→ **課題と演習**:
• 1. 浜田城の文章の「徳川頼宣の紀州転封にともなっ」から「堀割の役目を果たしています。」まで（両端を含む）を、「断崖」を「絶壁」に差し替えて書き直すこと。
• 2. 浜田城の文章を、最後に示された一文の後から書き継ぐこと。

浜田城

浜田城跡

島根県浜田市にある近世の城郭が浜田城跡で、「続日本100名城」に選定。元和5年(1619年)に初代・浜田藩主の古田重治(ふるたしげはる)が築城し、慶応2年(1866年)7月18日、長州軍の攻略の際に松平武聡(まつだいらたけあきら)が自ら火を放ち退城するまで、浜田藩6万1000石の居城となった城です。

浜田藩の藩庁も今では石垣が残るのみ

浜田城跡

徳川頼宣の紀州転封にともなって、元和5年(1619年)2月13日、古田重治は伊勢・松阪から浜田に国替えに。
領内を検分の後、標高70mの鴨山に浜田城の築城を決め、元和9年(1623年)には城郭工事と城下の町割を完了しています。
城の北側は断崖で、眼下に日本海(松原湾)を望み、西と南は浜田川が天然の堀割の役目を果たしています。

東を石垣で防御した城郭内には、本丸に高さ14mの三重櫓(天守)、二ノ丸に櫓台や本丸常番所、三ノ丸に諸役所、土蔵、表屋敷を配していました。
城下町は浜田川で囲まれた紺屋町・新町・片庭町・蛭子町・門ケ辻町・檜物屋町・辻町・原町で、「浜田八町」と通称。

慶応2年(1866年)の落城と、明治5年の浜田地震で、浜田城の建物はその姿を失いました。

→ **データセット内容**:
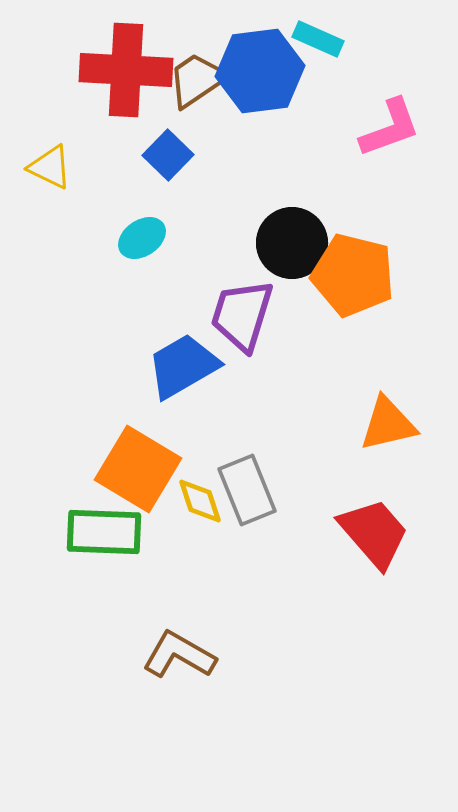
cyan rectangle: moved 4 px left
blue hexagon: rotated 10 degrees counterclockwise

→ **課題別の出力**:
• 1.
徳川頼宣の紀州転封にともなって、元和5年(1619年)2月13日、古田重治は伊勢・松阪から浜田に国替えに。
領内を検分の後、標高70mの鴨山に浜田城の築城を決め、元和9年(1623年)には城郭工事と城下の町割を完了しています。
城の北側は絶壁で、眼下に日本海(松原湾)を望み、西と南は浜田川が天然の堀割の役目を果たしています。

• 2.
現在、城跡はソメイヨシノ300本が植栽された城山公園として整備され、本丸周辺の石垣が往時を偲ばせています。
ただし登城する道は往時のものとは異なり、大手口も住宅地となってしまっています。

大正3年発表の『カチューシャの唄』(劇団芸術座の『復活』劇中歌)を作詞した島村抱月(しまむらほうげつ)は那賀郡小国村(現・浜田市小国)の出身。
浜田で働きながら夜学に通った関係で、「予が小学時代と独学時代の記憶はすべて浜田にあり」と故郷を懐かしんでいます。
浜田城内には島村抱月碑が文学碑、司馬遼太郎氏が碑文を執筆した「浜田藩追懐の碑」もあります。

なお、島根県内では、松江城(松江市/出雲国松江藩の藩庁)、月山富田城(安来市)、津和野城(津和野町/石見国・津和野藩の藩庁)が日本100名城に選定されていますが、続日本100名城は浜田城(石見国・浜田藩の藩庁)のみとなっています。

「浜田藩追懐の碑」 司馬遼太郎

石見國は、山多く、岩骨が海にちらばり、岩根に白波がたぎっている。
 石見人はよく自然に耐え、頼るべきは、おのれの剛毅と質朴と、たがいに対する信のみという暮らしをつづけてきた。
 石見人は誇りたかく、その誇るべき根拠は、ただ石見人であることなのである。
 東に水田のゆたかな出雲があり、南に商人と貨財がゆきかう山陽道があり、西方には長門・周防があって、古来策謀がそだち、大勢力の成立する地だった。
 石見はそれらにかこまれ、ある者は山を耕し、ある者は砂鉄や銀を堀り、ある者は荒海に漕ぎ出して漁をして、いつの世も倦むことがなかった。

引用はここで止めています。